“Estava encantada demais com a descoberta para renunciar a ela”.
(Marilena Chauí, “Em defesa
da educação pública, gratuita e democrática”).
Em um de seus escritos, Marilena Chauí explica porque se dedicou à filosofia.
Segundo a autora, “ela me chamava desde o final de minha infância”. E daí cita 05 recordações muito vívidas:
1) abriu um livro sobre filosofia da educação (“Sócrates” e “maiêutica”);
2) abriu um livro sobre introdução à psicanálise (“inconsciente” e “complexo
de Édipo”);
3) o primeiro romance “Quo Vadis” (existência ou não da alma nas mulheres);
4) o livro: “Socialismo
utópico e socialismo científico”. E o que descobriu?

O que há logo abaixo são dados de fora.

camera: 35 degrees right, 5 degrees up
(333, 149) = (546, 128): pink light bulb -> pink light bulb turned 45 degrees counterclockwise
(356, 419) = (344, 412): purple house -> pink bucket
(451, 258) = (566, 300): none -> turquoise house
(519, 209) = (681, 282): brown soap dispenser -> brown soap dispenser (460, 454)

Descobriu que... “[...] a luta
pela justiça, pela igualdade e pela liberdade não era uma luta moral, nascida
do espírito da caridade, mas uma ação política consciente determinada pela
própria história. Era possível uma sociedade nova, justa e igualitária não
simplesmente por causa de nossa indignação diante da injustiça e da
desigualdade, mas porque era possível compreender suas causas e destruí-las”
(p. 25).
5) Aulas de João Villalobos (curso de lógica: expôs o conflito entre Parmênides x Heráclito; a diferença entre a argumentação de Zenão x Górgias). E descobriu Espinosa e Maurice Merleau-Ponty. “[...] não podia tolerar a cultura da culpa em que fomos criados e sentia que era preciso encontrar uma outra ética em que a liberdade e a felicidade pudessem identificar-se – essa procura iria conduzir-me a Espinosa” (pp. 25-26).
Pensar é a
virtude própria da alma, sua excelência (Espinosa).
Para ser inteiramente homem, é preciso ser um pouco e pouco menos homem (Merleau-Ponty).

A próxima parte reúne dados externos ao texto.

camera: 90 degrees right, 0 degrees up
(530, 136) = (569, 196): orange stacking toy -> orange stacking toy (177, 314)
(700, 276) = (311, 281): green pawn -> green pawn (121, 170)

A experiência de Marilena Chauí perpassa pelo contato com livros. Essa experiência, amadurecida hoje, traz sua concepção forjada de docência e de luta pela universidade.
1.
Uma
ideia de docência que cativa Marilena Chauí: “[...] o
ensino é formador quando não é transmissão de um saber do
qual nós seríamos senhores, nem é uma relação entre aquele que sabe e
aquele que não sabe, mas uma relação
assimétrica entre aquele cuja tarefa é manter
vazio o lugar do saber e aquele cujo desejo é o
de buscar esse lugar. [...] há ensino filosófico quando o professor não
se interpõe entre o estudante e o saber e quando o estudante se torna capaz de
uma busca tal que, ao seu término, ele também queira que o lugar do saber
permaneça vazio. Há ensino filosófico quando o estudante também se torna
professor, porque o professor não é senão o signo de
uma busca infinita, aberta a todos. [...] é o sentido da liberdade que
preside ensinar e aprender” (pp. 28-29).
2. Luta contra a destruição da universidade pública e laica, feita pelo Estado brasileiro, sob os efeitos da sociedade administrada: 1) imposição da universidade funcional: feita para a classe média para rápida ascensão social por meio dos diplomas universitários (“[...] Foi a universidade da massificação e do adestramento rápido de quadros para o mercado das empresas privadas instaladas com o “milagre econômico [...]” (p. 28)). 2) implantação da universidade operacional: sob os efeitos do neoliberalismo, fez desaparecer a universidade como instituição social destinada à formação e à pesquisa, surgindo em seu lugar uma organização social duplamente privatizada: “[...] de um lado, porque a serviço das empresas privadas e guiada pela lógica do mercado; de outro, porque seu modelo é a empresa privada, levando-a a uma existência puramente endógena, voltada para si mesma como aparelho burocrático de gestão, fragmentada internamente e fragmentando a docência e a pesquisa. Essa universidade introduziu a ideia fantasmagórica de “produtividade acadêmica”, avaliada segundo critérios quantitativos e de acordo com as necessidades do mercado. Essa imagem da produção universitária tem sido uma das causas de sua degradação interna e de sua desmobilização externa, pois é uma universidade que despreza o pensamento e o ensino” (p. 28).
Enfim, não foi Marilena Chauí quem encontrou a Filosofia, mas a Filosofia que a encontrou. Um encontro que se tornou recíproco e
duradouro na trajetória de estudante engajada que foi e professora/intelectual/pensadora que é. Lindo!